Canada
A substantial part of CIET’s work in Canada has been in partnership with First Nations, Métis and Inuit communities. Since 1995, CIET has aimed to build research and planning capacities in First Nations, Métis and Inuit communities across Canada, so that they are able to design and carry out their own research with little external assistance. We have collaborated with First Nations, Métis and Inuit organizations and band councils in the following initiatives:
- Cigarette use among Native Canadian youth in Winnipeg, Manitoba, 1995
- First Nations Youth Inquiry into Tobacco Use, 1996
- Aboriginal Youth Resilience to HIV/AIDS (ACRA), 1998-present
- Problems of Urban Aboriginal Youth, 1996
- AFN evaluation of the Canada Prenatal Nutrition Programme, 2001-2003
- Anisnabe Kekendazone – Network Environment for Aboriginal Health Research (AK-NEAHR – formerly ACADRE)
- The Aboriginal Community Youth Resilience Network (ACYRN)
- Preventing Domestic Violence in Aboriginal Communities
Image: CIET researchers in Wekweti, NT, where they built community partnerships to study Aboriginal youth resilience to HIV/AIDS |
In the course of this work we have partnered with major national First Nations, Métis and Inuit organizations, including
Assembly of First Nations, Congress of Aboriginal Peoples, MétisNational Council, Inuit Tapiriit Kanatami,We have worked with, or are currently linked to, Native Women’s Association of Canada.
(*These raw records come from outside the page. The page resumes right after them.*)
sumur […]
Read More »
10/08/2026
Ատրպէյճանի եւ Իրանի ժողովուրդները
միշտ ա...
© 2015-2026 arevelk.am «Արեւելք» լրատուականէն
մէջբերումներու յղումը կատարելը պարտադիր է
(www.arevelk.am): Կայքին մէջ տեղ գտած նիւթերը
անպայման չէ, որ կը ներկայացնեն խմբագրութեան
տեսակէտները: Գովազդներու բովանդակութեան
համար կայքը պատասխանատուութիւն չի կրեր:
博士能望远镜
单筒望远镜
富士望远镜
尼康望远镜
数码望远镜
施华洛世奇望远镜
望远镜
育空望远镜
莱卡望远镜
Nechi Institute, Canadian Aboriginal AIDS Network (CAAN), Cree Board of Health and Social Services of James Bay, Native Counselling Services of Alberta, Tlicho Community Services Board, The National Aboriginal Circle against Family Violence, Kahnawake Schools Diabetes Prevention Project and First Nations Child & Family Caring Society of Canada.
Although there is a wide range of relationships, some very new and others quite mature, community-led research and capacity building are at the core of these joint efforts. A special collection of articles on CIET’s work with First Nations, Métis and Inuit in Canada is published in the Summer 2008 issue of Pimatisiwin: A Journal of Indigenous and Aboriginal Community Health.
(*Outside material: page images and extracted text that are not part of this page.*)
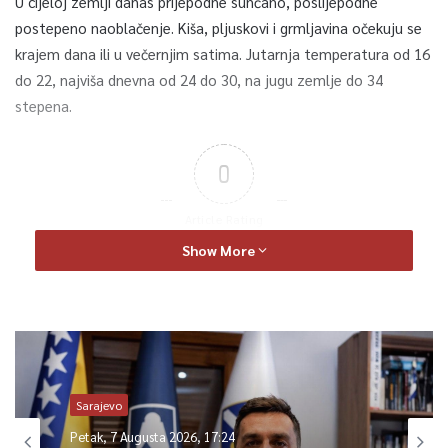
U cijeloj zemlji danas prijepodne sunčano, poslijepodne
postepeno naoblačenje. Kiša, pljuskovi i grmljavina očekuju se
krajem dana ili u večernjim satima. Jutarnja temperatura od 16
do 22, najviša dnevna od 24 do 30, na jugu zemlje do 34
stepena.
0
Article Rating
Show More
Sarajevo
Petak, 7 Augusta 2026, 17:24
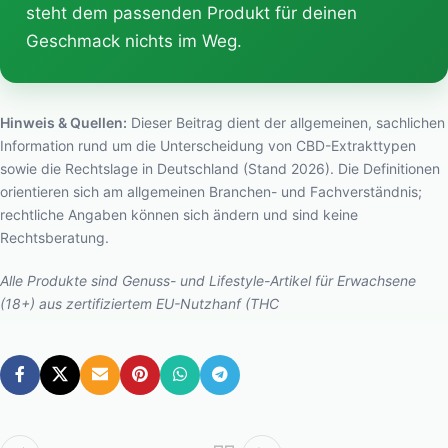
steht dem passenden Produkt für deinen
Geschmack nichts im Weg.
Hinweis & Quellen:
Dieser Beitrag dient der allgemeinen, sachlichen
Information rund um die Unterscheidung von CBD-Extrakttypen
sowie die Rechtslage in Deutschland (Stand 2026). Die Definitionen
orientieren sich am allgemeinen Branchen- und Fachverständnis;
rechtliche Angaben können sich ändern und sind keine
Rechtsberatung.
Alle Produkte sind Genuss- und Lifestyle-Artikel für Erwachsene
(18+) aus zertifiziertem EU-Nutzhanf (THC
To help build health research capacities among the Inuit in northern Canada, CIET has helped establish an Inuit Institute for Research and Planning, starting in 2008.
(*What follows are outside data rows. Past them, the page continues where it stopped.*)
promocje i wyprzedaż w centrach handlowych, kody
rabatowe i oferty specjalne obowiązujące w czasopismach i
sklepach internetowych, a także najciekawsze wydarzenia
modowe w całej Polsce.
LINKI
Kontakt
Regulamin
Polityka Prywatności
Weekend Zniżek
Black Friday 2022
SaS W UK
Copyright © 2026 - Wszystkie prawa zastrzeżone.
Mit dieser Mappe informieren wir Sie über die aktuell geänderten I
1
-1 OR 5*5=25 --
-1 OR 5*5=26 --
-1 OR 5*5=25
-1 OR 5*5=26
CIHR Centre for Intercultural Research on Prevention of Gender Violence
Located at the University of Ottawa Institute of Population Health. The Centre focuses on migrating minorities through a novel approach that links Aboriginal and immigrant groups in cities with their home communities. The Centre will generate proposals for intervention research with partner communities of origin and with urban groups: the Nakota Sioux in Alexis and Edmonton; the Mohawk in Akwesasne and Ottawa /Toronto, Inuit living in Ottawa and in the north, and a subgroup of the Ottawa Latin American immigrant community.
Local Public Health Infrastructure Development (LoPHID)
From 1998 through 2000, CIET worked on Health Canada’s LoPHIDproject in five health regions in the Atlantic Provinces (Labrador, Newfoundland, Nova Scotia Northern Region, Nova Scotia Eastern Region, Prince Edward Island). The aim of LoPHID was to increase local capacity to plan strategically, obtain local evidence and put it to work for better health. The partner health regions focused on a variety of public health issues, including perinatal care, youth resiliency, breastfeeding and heart health. Public health nurses who participated in LoPHID received substantial additional training and four of them obtained master’s degrees in epidemiology through CIET.